Scan the reading to learn what types of files these packages are used to read in.

  1. Haven package
  2. foreign R package and read.dbf()
  3. cheatsheet

Be sure to do the Readings and Guided Instruction for the previous task if you have not yet.

Guided Instruction

Complete the following if you have not yet: Data structures and importing data

The Scientific American argues that humans have been getting taller over the years. As the data scientists that we are becoming, we would like to find data that validates or refutes this concept. Our challenge is to show different male heights across the centuries.

This time, instead of looking at the mean height per country over time like we did for the previous task, we have a few files that contain heights of individuals. Each file represents a different time and/or place from which the individuals are sampled. We will combine the data from these files into one dataset to facilitate our visualization.

  1. Work with these datasets where each row represents an individual. Import these five datasets into R.

  2. Wrangle each dataset so that it contains the following columns: birth_year, height.in, height.cm, and study.
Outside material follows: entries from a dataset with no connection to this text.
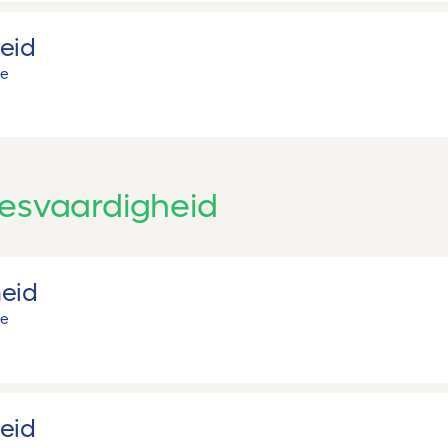
eid
ie
esvaardigheid
eid
ie
eid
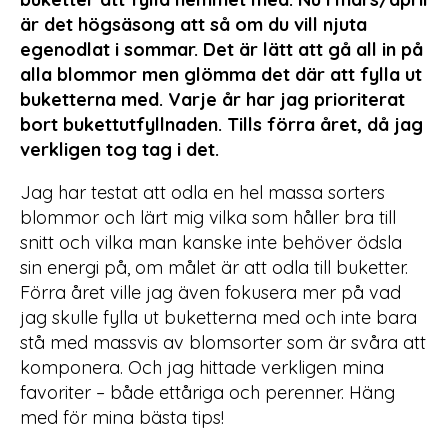
är det högsäsong att så om du vill njuta
egenodlat i sommar. Det är lätt att gå all in på
alla blommor men glömma det där att fylla ut
buketterna med. Varje år har jag prioriterat
bort bukettutfyllnaden. Tills förra året, då jag
verkligen tog tag i det.
Jag har testat att odla en hel massa sorters
blommor och lärt mig vilka som håller bra till
snitt och vilka man kanske inte behöver ödsla
sin energi på, om målet är att odla till buketter.
Förra året ville jag även fokusera mer på vad
jag skulle fylla ut buketterna med och inte bara
stå med massvis av blomsorter som är svåra att
komponera. Och jag hittade verkligen mina
favoriter – både ettåriga och perenner. Häng
med för mina bästa tips!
    • You will have to potentially do some renaming and conversions between inches and centimeters.
    • You need to create the “study” column yourself to identify which dataset the rows came from.
    • For each dataset select(birth_year, height.in, height.cm, study)
  3. Use the bind_rows() function to combine your five individual datasets into one dataset.Each dataset must have the columns in the same order for this to work.

  4. Write a short paragraph summarizing the data wrangling process you had to go through to create your tidy dataset. Include in that discussion any decisions you had to make about what data to exclude.

  5. Make a plot of the five studies containing individual heights to examine the question of height distribution across centuries.

  6. Write at least two paragraphs to address the following:

    • How does the story told by this data compare to the story told by the data in the previous task? Do they agree or do they contradict? If they contradict, reason through the contradiction and try to make sense of it.
    • How would you respond to the assertion that humans are getting taller over time based on the datasets in these two tasks involving height?
    • Be sure to provide an overall conclusion about where you stand on the question.
  7. Render the .qmd file. Push all the files created in the rendering process into your GitHub repository.

Submit

In I-learn submit a link to the .md file on GitHub.